Southern United States, (TFC)— Yet another massive storm cell, Hurricane Irma, is expected to collide with the American mainland. This marks the second such storm in two weeks, spelling gloom for areas hit hardest by Hurricane Harvey. Even as journalists were allowing this to settle, another storm–Jose–formed behind Irma. And Jose isn’t alone.
Whereas little is known about Tropical Storm Jose at the moment, Hurricane Irma is dangerously close to hitting the mainland. It’s already ripping through the Caribbean Sea, including Puerto Rico and other tropical island chains. In recent hours, Irma’s been named one of if not the most powerful recorded hurricane in history.
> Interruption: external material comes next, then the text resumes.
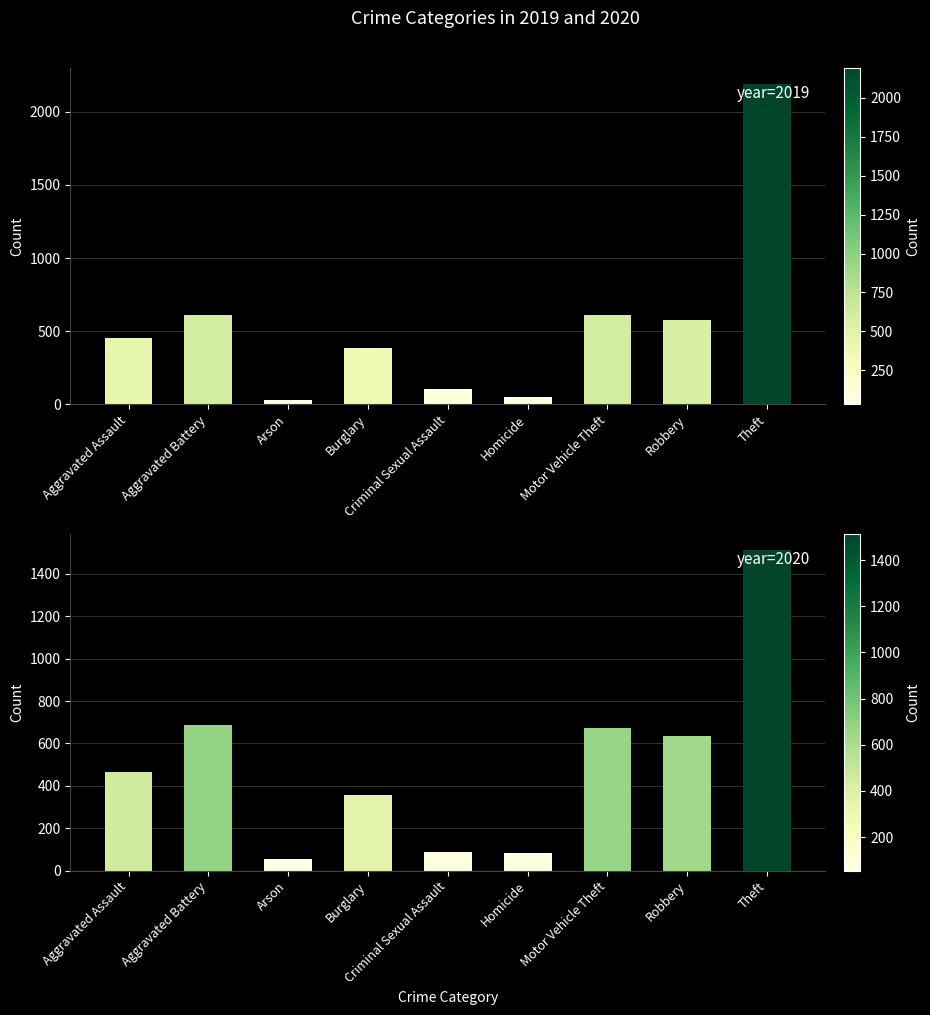

Is it true that 2020 equals 848 at Theft?

False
Upon reaching America, it could cover any large swath of coastline. Some of the more risky areas including already devastated Texas, Louisiana–ripped bloody from Hurricanes last year–and Florida. Numerous sources are echoing Hurricane Irma’s record setting winds, and how quickly it followed Harvey. As it neared Puerto Rico, New York Times reports, officials shut off power to the island forcing residents to follow news via radio, in the dark. “We have to prepare for an event we’ve never experienced here”, says Governor Ricardo Rossello’.
The politician’s words echo the deepest feelings of many attributing the intense weather events to climate change. We’re now faced with weather monsters which form more quickly than we can prepare. Looking into an adaptive-focused future means anticipating more events “we’ve never experienced”. Such foresight will be critical for the world over, not just individual regions.
Irma’s power is also wreaking havoc with weather in areas as far as Maryland, Baltimore, and Washington. Not only is copious rain expected, but tornadoes are a heightened risk in some areas. It’s a facet of these storms which is often lost in the superficial panic and destruction. For those living in affected areas, the hurricane may be just the beginning.
Hurricane Irma hasn’t really even hit yet, and already another storm is at its back. Tropical Storm Jose formed out in the middle of the ocean before becoming another hurricane. Currently, it’s expected not to hit landfall but its path isn’t static.
Even if Jose doesn’t hit a population center, it’s a disconcerting omen. Hurricane Jose counts the third major tropical storm in just a couple weeks. Yet another formed after Jose, and intensified into what’s now called Hurricane Katia. With sustained winds of over 75 miles per hour, Katia is expected to skim the coast Thursday, September 7th. Hurricane Jose also currently has 75 MPH winds and is still growing.
With damage from Hurricane Harvey alone estimated in the billions, imagine what three more storms could do. Even if Jose or Katia don’t make landfall, but come close, environments and local weather patterns will feel the effects. Additionally, increased storm activity further out at sea may influence how friendly the tide is the next several days.
These are pressing disasters on the American mainland, and is the government competent and cohesive enough to respond effectively? What kind of political damage control may we expect? Will the hurricane trio at all sway debate of climate change and adaptation in the halls of government?